Lakshmi Cottage – a simple and clean guesthouse in Mamallapuram where I spent two days. Lakshmi is a goddess of wealth in Indian mythology. Hence the name has a business idea behind it.
The town of Mamallapuram, although quite small, is quite diverse. You experience the hustle-bustle of everyday Indian life – intense traffic, many people dodging on scooters, cows and goats roaring the area, street sellers inviting to visit their shops – as well as visit such landmark stonework sites as the Shore Temple, Arjuna’s Penace, or just simply wander along the beach (quite dirty, I must admit) or the town’s (actually more like a bog village) streets.
Mamallapuram, a town 60 km south of Chennai, is famous for its stone carvings, ranging from small souvenirs made by local artisans up to whole temples and caves made from a single rock (!). An example of such a religious carving is Brahman’s representations at the local “stone park”. From left to right: Brama (Creator), Shiva with the symbol of fertility (Destroyer), and Vishnu (Preserver).
I first went to the Shore Temple which, as it turned out, was about to close in one hour. The admission fee was 250 rupees for foreigners, so I decided to come back earlier the following day.
On the way street sellers were approaching me as usual. One of them drew my attention. The person’s name was Ravi; he turned out to be a very interesting person and a stone sculptor. There are many sculptors in the town; you can even learn the trade in 4 years in a local vocational college. Ravi and I had a solid conversation about life sipping tea with milk.
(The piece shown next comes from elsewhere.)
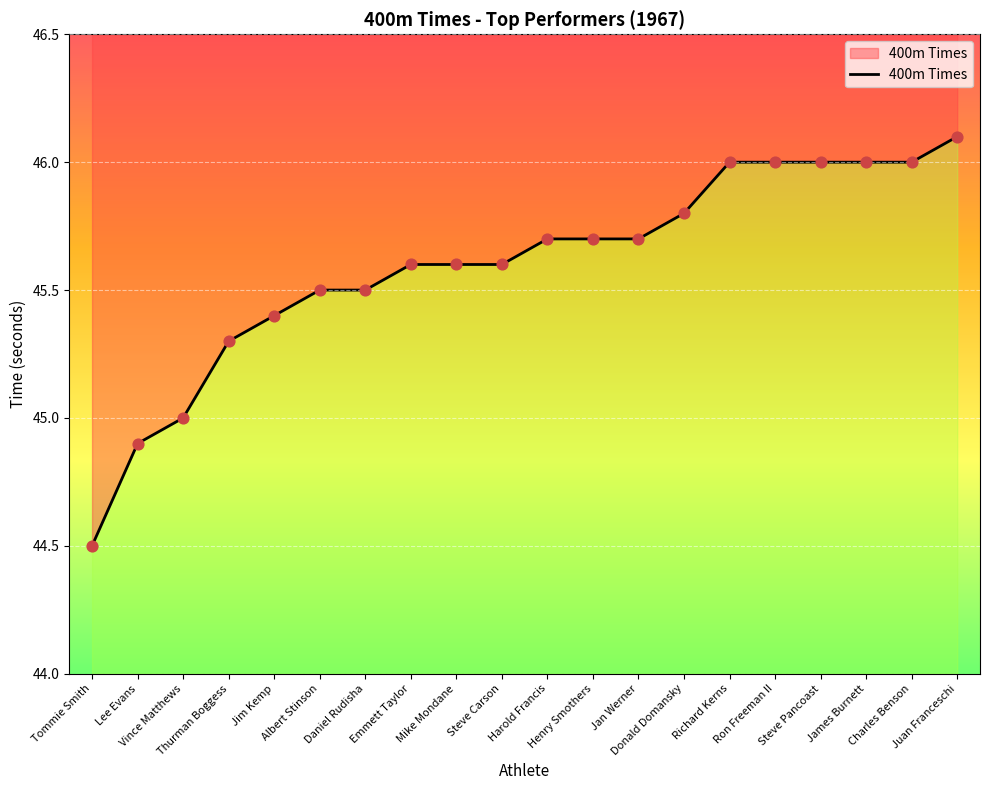

Approximately how many times larger is the value at Tommie Smith compared to Donald Domansky?

1.0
Some typical stone-carved exhibits on the streets of Mamallapuram.
While we were talking, Ravi’s friend approached us – Denis from Russia, another interesting character with an interesting destiny. Towards the evening all of us had a vegetarian dinner at the oldest restaurant in town.
Afterwards Ravi left, while Denis and I went for a walk in the night town. We passed by Anjuna’s Penace – a marvelous Stone Park which I would explore in detail the next day – and ended up in a Shiva temple, where the local religious guru treated us with a lemon drink and explained what the temple represented.
The moon takes a horizontal shape in India. Here it is referred to as “Shiva’s smile”.
Then we strolled the town, along the beach, and back in town. I was amazed that in the evening the traffic seemed even more intense. I had to be always aware of the scooters flying by. It looked like the most popular means of transport in town. In the evening the town had a special atmosphere – busy yet somehow at the same time relaxed. I was so impressed that decided to spend one more day here. Another impact came from Denis who convinced me to visit the Stone Park and the Shore Temple.
They say after visiting India you’ll either love it or hate it. After the first day my relationship is unclear. What is for sure is no other country has given me so many emotions and impressions in so little time. For now my belief is that India’s main asset is not her size, nature, or diversity, but her people.